I entered the workforce during the days of shoulder pads and pin-striped power suits, when “climbing the corporate ladder” was a phrase that was used in conversation, and when the most powerful rolodexes ruled the world.
Today, when I look through the contacts in my iPhone, I think about the relationships stored there, what they represent, and what they mean to me, my life and my career growth.
My mentors gave me tough love, reality checks, advice and counsel at critical moments. None of them were formally approached to be my mentors. Instead, they were relationships that I cultivated over time and developed true chemistry and connection with so I could authentically ask them for advice. In each case, I also brought something to the table: a fresh eye on their company website, an objective rewrite of their bio.
If you are searching for mentors to help you advance your career, whatever your skills are (even early in your career) make sure you’re not just asking, but you are also giving. Here are some ways to set yourself up for a lifetime of learning:
Align your goals and what you want to accomplish with relationships that support your vision
I’ve had people approach me with very specific asks: can you help me with my presentation skills? This is a great example of a mentoring relationship that is focused on a specific skill…so it may have a shorter lifespan than other mentorships that may last for many years.

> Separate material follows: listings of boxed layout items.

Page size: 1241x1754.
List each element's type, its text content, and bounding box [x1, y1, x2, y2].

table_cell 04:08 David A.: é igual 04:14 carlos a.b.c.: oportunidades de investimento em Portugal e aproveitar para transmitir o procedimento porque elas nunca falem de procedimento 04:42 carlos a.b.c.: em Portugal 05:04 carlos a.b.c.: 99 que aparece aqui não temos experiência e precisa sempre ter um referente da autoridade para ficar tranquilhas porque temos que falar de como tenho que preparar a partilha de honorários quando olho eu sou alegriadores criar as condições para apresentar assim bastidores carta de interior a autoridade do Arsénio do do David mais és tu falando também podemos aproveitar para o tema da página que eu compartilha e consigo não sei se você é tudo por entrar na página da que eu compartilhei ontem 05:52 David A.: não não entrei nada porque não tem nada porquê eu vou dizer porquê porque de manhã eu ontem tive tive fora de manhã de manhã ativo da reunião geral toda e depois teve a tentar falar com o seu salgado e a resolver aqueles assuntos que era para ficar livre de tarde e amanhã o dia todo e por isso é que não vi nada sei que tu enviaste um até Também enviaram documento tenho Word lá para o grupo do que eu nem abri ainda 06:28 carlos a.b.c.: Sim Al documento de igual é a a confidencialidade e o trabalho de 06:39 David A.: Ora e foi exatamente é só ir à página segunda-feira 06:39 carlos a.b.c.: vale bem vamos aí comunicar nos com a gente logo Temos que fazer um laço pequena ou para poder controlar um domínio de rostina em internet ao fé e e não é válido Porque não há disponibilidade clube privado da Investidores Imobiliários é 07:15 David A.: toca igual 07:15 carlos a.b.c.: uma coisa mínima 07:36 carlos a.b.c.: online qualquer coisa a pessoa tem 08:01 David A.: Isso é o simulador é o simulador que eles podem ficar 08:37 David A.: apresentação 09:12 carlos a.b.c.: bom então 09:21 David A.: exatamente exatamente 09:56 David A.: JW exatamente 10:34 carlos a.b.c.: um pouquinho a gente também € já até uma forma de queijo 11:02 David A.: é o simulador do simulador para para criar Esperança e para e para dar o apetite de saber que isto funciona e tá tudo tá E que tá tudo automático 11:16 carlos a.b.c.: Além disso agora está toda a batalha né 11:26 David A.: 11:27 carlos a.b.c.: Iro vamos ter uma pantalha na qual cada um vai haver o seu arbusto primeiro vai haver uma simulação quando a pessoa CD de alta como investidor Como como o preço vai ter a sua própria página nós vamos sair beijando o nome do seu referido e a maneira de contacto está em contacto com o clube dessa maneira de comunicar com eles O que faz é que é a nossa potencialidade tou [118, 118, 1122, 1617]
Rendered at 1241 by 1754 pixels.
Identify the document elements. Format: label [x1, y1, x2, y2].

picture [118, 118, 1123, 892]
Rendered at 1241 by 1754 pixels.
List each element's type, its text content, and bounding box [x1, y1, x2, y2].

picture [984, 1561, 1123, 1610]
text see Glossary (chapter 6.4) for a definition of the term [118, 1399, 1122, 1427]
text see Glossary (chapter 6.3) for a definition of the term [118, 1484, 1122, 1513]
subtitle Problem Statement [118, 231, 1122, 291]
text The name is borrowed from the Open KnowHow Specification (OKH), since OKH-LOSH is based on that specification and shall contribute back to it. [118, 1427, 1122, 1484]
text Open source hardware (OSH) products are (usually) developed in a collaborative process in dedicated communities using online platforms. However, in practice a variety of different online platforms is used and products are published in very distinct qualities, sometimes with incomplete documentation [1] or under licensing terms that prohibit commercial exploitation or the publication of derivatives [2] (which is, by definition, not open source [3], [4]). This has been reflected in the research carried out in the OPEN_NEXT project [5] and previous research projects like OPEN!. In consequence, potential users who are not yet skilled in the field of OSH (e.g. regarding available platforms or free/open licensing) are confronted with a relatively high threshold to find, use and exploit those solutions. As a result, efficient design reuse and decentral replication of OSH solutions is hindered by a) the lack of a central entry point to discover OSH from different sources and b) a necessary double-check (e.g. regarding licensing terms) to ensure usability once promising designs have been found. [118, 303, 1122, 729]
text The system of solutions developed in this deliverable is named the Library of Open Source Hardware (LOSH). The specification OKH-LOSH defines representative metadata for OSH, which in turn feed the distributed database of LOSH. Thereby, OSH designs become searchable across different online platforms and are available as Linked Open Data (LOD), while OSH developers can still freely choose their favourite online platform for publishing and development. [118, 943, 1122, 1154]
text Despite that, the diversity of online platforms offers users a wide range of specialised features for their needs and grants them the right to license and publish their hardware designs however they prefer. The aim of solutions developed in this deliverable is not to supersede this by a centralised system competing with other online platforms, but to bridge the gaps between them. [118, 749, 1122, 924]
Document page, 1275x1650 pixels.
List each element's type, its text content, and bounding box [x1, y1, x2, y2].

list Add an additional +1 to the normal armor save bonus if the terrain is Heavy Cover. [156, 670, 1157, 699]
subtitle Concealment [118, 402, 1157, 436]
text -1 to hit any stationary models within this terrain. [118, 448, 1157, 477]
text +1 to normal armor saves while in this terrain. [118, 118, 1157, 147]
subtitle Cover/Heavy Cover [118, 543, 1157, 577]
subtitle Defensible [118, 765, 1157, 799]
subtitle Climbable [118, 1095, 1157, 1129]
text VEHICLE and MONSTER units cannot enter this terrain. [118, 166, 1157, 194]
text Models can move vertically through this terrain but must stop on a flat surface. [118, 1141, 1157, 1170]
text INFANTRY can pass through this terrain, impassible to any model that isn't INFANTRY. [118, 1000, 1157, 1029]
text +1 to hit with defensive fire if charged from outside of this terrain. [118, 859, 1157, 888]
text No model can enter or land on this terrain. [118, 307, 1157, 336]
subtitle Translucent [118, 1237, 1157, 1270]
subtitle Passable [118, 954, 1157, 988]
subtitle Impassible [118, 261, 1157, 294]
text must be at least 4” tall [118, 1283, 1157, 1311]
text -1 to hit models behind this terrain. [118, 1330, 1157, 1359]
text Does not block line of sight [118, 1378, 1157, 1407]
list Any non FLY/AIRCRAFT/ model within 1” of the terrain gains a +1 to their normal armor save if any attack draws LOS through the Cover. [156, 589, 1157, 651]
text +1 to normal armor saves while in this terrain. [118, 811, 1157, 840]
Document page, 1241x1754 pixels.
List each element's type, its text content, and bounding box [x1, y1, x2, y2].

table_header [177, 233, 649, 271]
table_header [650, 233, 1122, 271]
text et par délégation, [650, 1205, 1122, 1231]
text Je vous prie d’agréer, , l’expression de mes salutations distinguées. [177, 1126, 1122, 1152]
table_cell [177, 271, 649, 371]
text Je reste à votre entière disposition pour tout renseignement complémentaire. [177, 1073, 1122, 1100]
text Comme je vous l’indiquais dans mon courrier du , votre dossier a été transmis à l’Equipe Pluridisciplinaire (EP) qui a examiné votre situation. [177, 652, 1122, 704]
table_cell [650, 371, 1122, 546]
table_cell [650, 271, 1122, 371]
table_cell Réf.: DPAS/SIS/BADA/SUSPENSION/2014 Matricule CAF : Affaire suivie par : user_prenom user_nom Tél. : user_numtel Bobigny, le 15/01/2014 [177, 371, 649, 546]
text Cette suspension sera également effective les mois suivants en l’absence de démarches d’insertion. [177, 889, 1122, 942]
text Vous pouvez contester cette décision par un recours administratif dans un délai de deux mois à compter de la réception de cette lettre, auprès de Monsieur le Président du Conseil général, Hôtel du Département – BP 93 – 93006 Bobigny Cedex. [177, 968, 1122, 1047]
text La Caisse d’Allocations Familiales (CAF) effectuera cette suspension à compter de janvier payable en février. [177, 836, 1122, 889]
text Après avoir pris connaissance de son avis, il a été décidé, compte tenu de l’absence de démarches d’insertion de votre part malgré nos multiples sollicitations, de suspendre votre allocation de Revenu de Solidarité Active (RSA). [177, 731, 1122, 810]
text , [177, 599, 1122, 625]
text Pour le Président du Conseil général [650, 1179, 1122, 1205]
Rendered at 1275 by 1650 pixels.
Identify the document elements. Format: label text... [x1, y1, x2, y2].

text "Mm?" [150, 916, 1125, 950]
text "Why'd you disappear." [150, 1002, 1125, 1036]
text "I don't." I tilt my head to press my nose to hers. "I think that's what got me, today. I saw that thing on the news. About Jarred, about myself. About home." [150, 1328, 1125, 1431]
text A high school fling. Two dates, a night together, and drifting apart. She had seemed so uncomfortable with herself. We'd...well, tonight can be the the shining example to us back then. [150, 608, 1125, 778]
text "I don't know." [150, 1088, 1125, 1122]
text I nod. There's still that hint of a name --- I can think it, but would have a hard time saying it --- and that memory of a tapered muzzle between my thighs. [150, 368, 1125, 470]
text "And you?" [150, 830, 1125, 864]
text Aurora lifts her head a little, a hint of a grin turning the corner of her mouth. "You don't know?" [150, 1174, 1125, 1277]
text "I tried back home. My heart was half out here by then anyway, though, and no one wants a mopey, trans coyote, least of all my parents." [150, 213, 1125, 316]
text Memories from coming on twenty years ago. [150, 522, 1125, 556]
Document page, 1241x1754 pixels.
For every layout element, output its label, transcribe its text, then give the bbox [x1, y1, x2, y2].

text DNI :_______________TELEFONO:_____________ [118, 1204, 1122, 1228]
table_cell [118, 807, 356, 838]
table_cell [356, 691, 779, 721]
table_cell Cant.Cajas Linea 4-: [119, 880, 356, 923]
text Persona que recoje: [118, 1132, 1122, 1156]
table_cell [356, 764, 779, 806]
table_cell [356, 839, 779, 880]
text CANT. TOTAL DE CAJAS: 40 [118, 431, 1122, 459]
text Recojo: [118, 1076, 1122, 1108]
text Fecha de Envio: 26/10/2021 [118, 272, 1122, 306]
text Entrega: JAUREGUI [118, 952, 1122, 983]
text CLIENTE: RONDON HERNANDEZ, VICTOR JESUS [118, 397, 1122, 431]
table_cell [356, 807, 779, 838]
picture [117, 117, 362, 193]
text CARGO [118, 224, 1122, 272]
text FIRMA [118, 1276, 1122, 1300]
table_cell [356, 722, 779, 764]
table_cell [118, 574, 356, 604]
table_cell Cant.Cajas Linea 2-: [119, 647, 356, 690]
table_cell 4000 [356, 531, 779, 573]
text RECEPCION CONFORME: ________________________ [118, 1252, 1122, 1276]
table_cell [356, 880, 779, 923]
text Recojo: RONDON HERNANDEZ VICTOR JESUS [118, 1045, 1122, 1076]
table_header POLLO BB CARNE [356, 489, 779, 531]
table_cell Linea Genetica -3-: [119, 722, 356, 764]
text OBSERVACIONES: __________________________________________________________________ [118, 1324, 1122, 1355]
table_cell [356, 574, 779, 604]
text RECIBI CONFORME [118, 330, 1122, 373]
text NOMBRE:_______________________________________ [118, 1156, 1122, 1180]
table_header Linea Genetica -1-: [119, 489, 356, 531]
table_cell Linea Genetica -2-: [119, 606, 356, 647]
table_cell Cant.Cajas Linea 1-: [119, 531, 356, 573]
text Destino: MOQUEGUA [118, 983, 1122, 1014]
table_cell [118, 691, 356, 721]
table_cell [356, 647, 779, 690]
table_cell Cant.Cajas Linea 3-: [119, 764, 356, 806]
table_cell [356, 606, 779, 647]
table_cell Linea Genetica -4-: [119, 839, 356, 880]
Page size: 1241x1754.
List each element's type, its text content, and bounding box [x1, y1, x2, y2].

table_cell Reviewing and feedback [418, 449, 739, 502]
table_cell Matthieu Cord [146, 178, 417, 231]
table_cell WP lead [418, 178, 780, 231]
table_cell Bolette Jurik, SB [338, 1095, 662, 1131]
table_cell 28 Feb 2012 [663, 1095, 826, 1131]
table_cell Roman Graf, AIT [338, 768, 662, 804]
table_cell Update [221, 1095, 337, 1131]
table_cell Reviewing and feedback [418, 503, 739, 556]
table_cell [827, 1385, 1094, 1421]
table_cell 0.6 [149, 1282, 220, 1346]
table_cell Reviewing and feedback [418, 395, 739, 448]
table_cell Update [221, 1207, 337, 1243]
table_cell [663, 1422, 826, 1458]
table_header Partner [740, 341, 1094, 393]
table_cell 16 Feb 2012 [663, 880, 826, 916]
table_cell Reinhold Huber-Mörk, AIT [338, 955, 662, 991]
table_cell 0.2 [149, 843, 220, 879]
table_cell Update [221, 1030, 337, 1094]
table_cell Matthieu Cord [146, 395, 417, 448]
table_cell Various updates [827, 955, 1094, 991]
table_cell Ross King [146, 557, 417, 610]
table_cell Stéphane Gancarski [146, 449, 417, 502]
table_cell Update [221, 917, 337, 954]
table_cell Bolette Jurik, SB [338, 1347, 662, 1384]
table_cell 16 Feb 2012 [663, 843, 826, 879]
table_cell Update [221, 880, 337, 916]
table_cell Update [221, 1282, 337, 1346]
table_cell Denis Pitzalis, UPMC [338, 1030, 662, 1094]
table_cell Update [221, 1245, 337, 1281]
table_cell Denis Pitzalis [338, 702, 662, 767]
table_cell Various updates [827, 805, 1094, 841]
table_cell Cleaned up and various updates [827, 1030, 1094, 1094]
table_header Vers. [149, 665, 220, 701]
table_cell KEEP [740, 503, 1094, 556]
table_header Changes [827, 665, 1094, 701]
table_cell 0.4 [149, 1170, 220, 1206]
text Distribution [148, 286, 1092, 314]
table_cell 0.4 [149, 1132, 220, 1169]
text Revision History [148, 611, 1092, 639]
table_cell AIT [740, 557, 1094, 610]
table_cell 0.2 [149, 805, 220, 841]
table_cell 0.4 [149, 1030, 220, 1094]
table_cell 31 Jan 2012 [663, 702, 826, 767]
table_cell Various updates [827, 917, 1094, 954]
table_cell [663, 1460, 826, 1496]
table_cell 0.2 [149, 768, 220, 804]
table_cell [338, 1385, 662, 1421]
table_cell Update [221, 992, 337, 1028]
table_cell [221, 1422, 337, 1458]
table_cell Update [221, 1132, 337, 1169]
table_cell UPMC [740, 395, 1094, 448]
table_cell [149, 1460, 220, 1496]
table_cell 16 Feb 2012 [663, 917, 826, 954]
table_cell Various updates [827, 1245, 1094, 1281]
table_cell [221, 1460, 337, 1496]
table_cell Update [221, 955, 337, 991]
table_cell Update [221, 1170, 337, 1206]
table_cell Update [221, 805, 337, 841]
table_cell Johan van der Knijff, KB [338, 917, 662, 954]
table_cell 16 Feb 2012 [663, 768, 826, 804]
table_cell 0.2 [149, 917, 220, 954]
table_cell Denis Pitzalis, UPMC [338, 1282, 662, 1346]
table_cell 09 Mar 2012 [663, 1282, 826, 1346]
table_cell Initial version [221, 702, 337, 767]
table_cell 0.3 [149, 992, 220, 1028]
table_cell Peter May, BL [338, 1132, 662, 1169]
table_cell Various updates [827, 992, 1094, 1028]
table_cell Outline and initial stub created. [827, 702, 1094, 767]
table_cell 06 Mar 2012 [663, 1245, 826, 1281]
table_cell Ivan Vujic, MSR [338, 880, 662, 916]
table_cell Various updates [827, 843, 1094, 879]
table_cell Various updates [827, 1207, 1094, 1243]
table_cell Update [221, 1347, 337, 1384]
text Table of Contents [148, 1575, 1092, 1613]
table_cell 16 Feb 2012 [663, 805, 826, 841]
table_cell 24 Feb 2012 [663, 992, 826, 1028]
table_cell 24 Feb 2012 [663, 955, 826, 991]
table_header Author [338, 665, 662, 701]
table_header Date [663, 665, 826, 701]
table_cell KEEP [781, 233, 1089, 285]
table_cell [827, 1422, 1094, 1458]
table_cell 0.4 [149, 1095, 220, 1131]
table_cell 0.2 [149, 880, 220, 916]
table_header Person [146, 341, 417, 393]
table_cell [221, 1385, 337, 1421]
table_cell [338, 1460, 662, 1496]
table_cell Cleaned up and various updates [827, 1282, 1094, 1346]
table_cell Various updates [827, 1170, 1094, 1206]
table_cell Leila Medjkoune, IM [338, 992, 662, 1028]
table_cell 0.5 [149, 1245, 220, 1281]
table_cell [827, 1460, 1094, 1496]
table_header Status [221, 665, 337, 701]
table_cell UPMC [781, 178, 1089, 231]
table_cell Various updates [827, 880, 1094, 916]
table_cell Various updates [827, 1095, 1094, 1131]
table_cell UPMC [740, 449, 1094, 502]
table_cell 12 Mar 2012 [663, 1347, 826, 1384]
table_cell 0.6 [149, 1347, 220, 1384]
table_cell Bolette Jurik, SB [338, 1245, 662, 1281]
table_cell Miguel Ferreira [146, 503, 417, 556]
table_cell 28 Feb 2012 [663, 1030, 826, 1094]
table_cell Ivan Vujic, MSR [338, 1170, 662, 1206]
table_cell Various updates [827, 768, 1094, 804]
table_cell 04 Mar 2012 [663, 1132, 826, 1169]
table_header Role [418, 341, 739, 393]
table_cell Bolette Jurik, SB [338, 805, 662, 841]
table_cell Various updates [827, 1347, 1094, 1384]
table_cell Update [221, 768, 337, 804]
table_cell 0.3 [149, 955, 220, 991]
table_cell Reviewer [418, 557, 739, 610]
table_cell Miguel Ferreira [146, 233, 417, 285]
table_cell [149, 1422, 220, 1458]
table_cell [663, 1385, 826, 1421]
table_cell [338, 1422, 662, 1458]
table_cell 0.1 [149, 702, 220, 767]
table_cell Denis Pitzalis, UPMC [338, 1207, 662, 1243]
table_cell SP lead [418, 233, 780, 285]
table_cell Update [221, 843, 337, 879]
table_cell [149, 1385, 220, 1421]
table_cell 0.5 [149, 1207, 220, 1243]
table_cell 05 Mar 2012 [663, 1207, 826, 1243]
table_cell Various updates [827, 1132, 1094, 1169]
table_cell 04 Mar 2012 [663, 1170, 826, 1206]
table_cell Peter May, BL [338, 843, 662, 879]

Don’t “cold call” a potential mentor who is a complete stranger. Instead, ask someone for coffee or lunch, get to know who they are and explain what your goals are and why you are seeking them out. For example: “I admire the way that you simplify complex concepts and communicate them to our shareholders. Would it be okay, if I occasionally reached out to you for advice when I’m working on something?”
Expand your network
If you are looking to tap into an existing network at a broader level, there are formal programs where you can be matched with a mentor. Many industry associations do this. For example, WIFS has a strong mentorship program for women in the financial services industry, and the Women President’s Organization has a powerful network of women members whose culture focuses on advocating for each other.
Understand the difference between a Sponsor and a Mentor
Having mentors and sponsors can help you propel your career forward. It’s important to know the difference between a sponsor and a mentor. Both are valuable. Mentors can help you develop. Sponsors help you advance. Sponsors are critical to your success and here’s what is tough…you don’t always know who they are. Your secret ingredient to get on a sponsor’s radar and have them working for you at those critical junctures in your career… is your personal brand.
Leverage your personal brand
How do you show up every day? As Amazon CEO Jeff Bezos said, “Your brand is what people say about you when you’re not in the room.” When you raise your hand for a tough project, take the extra initiative, work across the company, knock down barriers, celebrate others…all those things create sponsors and build your brand. Think of a sponsor this way: a group of senior leaders is in a room and they are building a team. They want the right people. Names start getting tossed around. Someone advocates for each member of that new team because of how those people are perceived and how they consistently show up.
And here’s the silver lining…the good karma. You get to pay it all back by being a mentor and a sponsor yourself. Nothing feels better than reflecting on who has helped you in your career and extending the hand to someone that may be that greener version of you, many paychecks ago. With mentorship and sponsorship, you can be part of a never-ending circle of gratitude.